EBS becomes particularly important where higher sea states prevail and/or the event is a water impact rather than a controlled ditching because of the absence of much if any prior awareness.

There are currently three EBS designs in use to aid helicopter escape:

  • Compressed Air systems - a miniature version of a ‘Self Contained Underwater Breathing Apparatus’ (SCUBA) cylinder with a mouthpiece. This is simple to deploy but because the air supply is activated immediately, this should normally be delayed until just before immersion unless the user is trained in purging techniques when it would be possible to successfully deploy this type underwater. These are favoured for military use generally and for civil use in Canada.
  • Rebreather systems - allow the user to rebreathe expelled air by directing it into a bag prior to immersion. They require that the mouthpiece is in place before activation but have the advantage that, where time permits, the user can fit the mouthpiece in advance whilst still breathing to the atmosphere and only switch to rebreathing just before immersion. Although some of these systems are automatically activated when immersed, the disadvantage is that unless the mouthpiece has been fitted in advance, water will enter and successful activation will be unlikely. These are used in the Norwegian offshore sector.
  • Hybrid systems - these consist of a rebreather bag and a small cylinder of compressed air and were originally designed for the controlled ditching scenario. However, if manually activated underwater, the air supply can provide time to purge water from the rebreathing system before switching to it, so although not originally designed to be used in this way, underwater deployment is possible. These are used in the UK offshore sector.

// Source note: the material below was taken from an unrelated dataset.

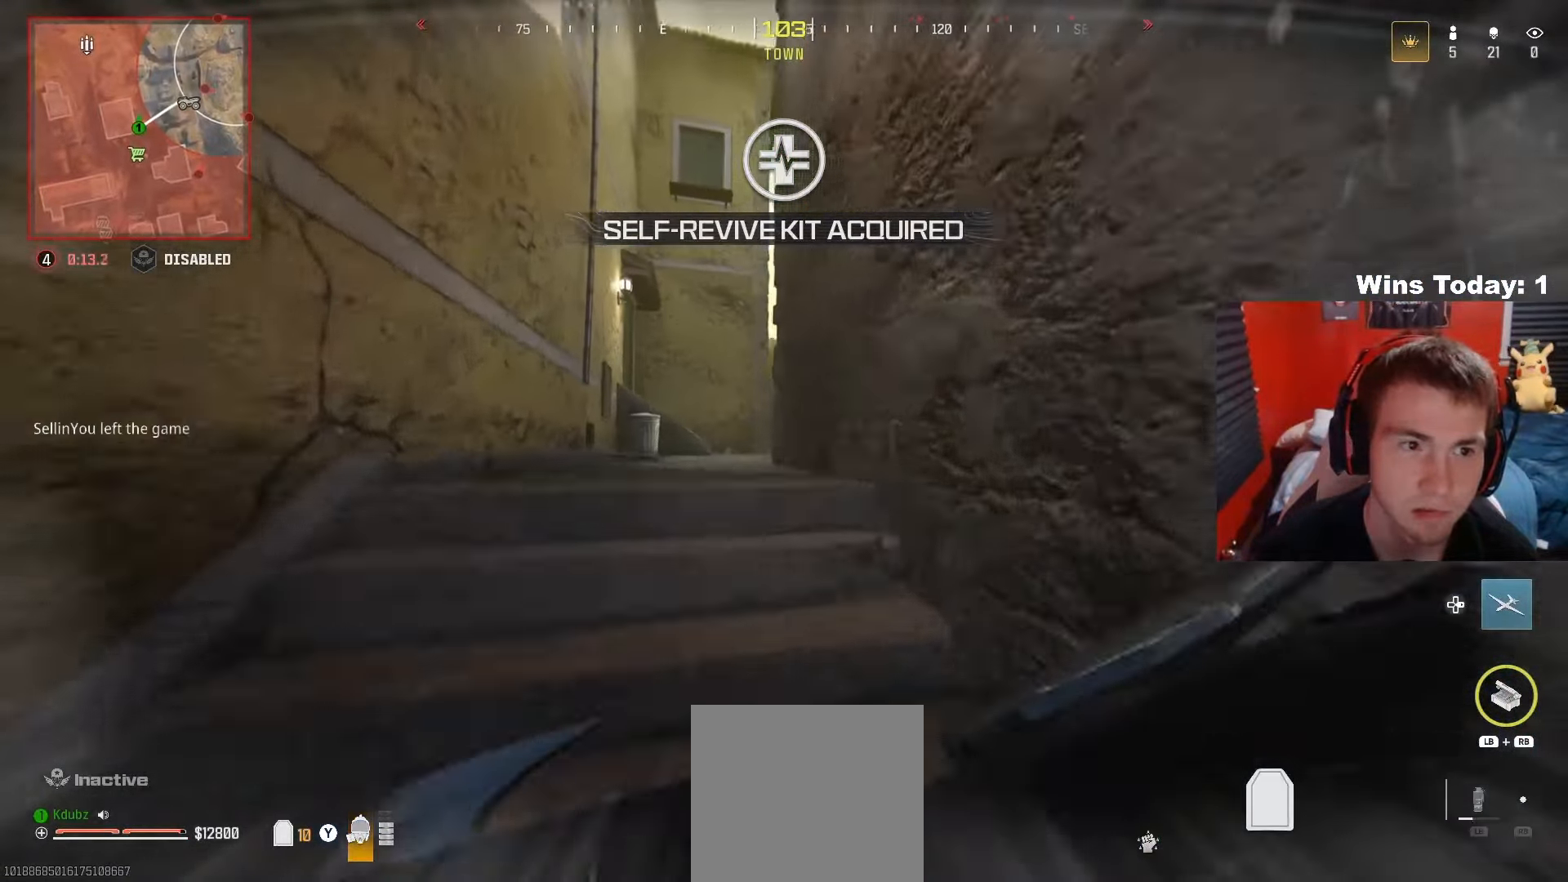
{"buttons": ["Y"], "left_stick": "up", "right_stick": "center", "events": [[367, "R3", "down"], [483, "R3", "up"]]}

All three systems are usually carried in a container which can be fitted to an immersion suit or lifejacket. In general, most rebreather systems have been designed for the scenario where there is time to deploy before submersion, whereas compressed air systems have the capability for underwater deployment. Some authorities regard EBS which make use of compressed air (including hybrid systems) as diving equipment with the result that specific medical fitness requirements may be imposed.